My addiction is not limited to paper products. I hoard pens, pencils, post-its, paper clips, highlighters, staplers, folders, file stuff, if you can buy it at Staples then I probably have it.

I'm in heaven this week. There's a Real World marathon for the entire week on MTV. Billy is especially happy because it ends at around 3 every day so he isn't subjected to my vices.

There's a banner at the top of this page that I keep misreading as "I stutter ... but I survive."

Maybe I should concentrate on transitions, like maybe office supply addictions shouldn't lead directly to real world marathons and then to misread banners. I'll definitely work on that later. Because for now I don't care about successful segues.

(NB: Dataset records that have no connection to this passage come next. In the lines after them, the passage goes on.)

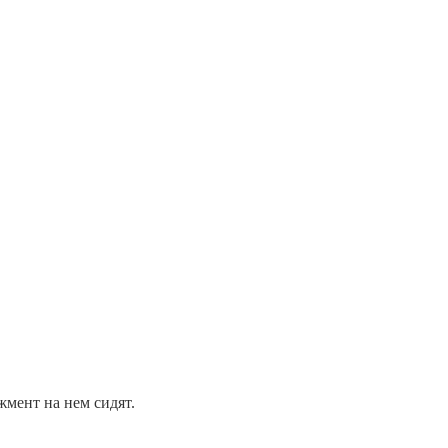
жмент на нем сидят.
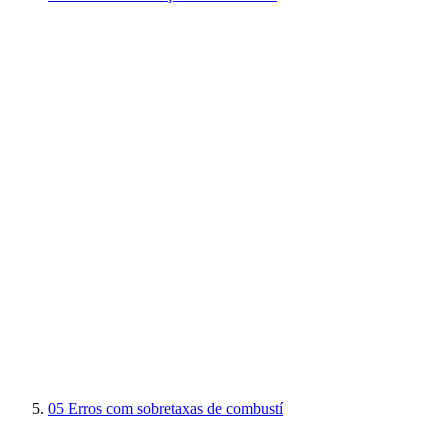
05
Erros com sobretaxas de combustí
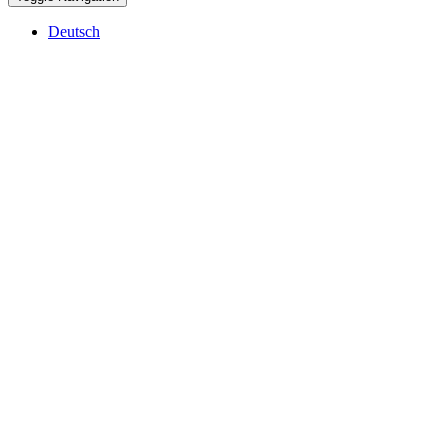
Deutsch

I had this little goldfish that I killed. I didn't know that you're only supposed to clean the tank about once a month and I was cleaning it everytime it looked dirty, which was about 3 times a week. So I stressed the poor thing out and he kicked the bucket. It didn't help any that he wasn't in a real tank, it was a vase type thing that had no filtration system. I have since bought a new fish and a real fish tank with an air pump and whatnot.

I got the fish because Josh and Tiffany got one and it was so cool and I had to have one too. This was a while back mind you, anyway, a few days ago I went to their house and they're fish is still alive in it's dirty little vase thing. So I was telling them how mine wasn't so fortunate and had met an untimely death due to my obsessive compulsive cleaning habits. And that was about the time that they decided that their vase thing needed cleaning and it was Josh's responsibility to clean it. So I'm sitting there with him while he's cleaning it and I notice that he isn't using any dechlorinating stuff and he's kind of trying to make the water the same temperature that the old water is and whatever. And I comment that goldfish live better in cold water than warm but he doesn't listen because he never does and why break the habit now. And I comment that he should really get something to take the chlorine out of the water and again he doesn't listen. And I let it slide because I really didn't expect him to listen to me.

So the vase is clean and the fish should have a happy little smile and his little fish face but he doesn't. In fact he's alternating from floating to swimming to floating again and it's not looking good. This is when I find out that Josh has never cleaned the tank before and he really didn't know what he was doing at all. He decides that the fish is fine and is just playing submarine diver by floating and swimming. But when the fish really starts floating he makes the crucial decision to go tell tiffany that her fish seems to be going the way of all great fishes. She rushes out and performs first aid, fish aid if you will. Turns out that josh seems to have put hot water in the tank and is trying to poach the fish. 20 minutes and a cold tank later the fish is fine and we can all breathe easy now.

But I have been forbidden to visit if I can't manage to refrain from having deceased fish dialogues.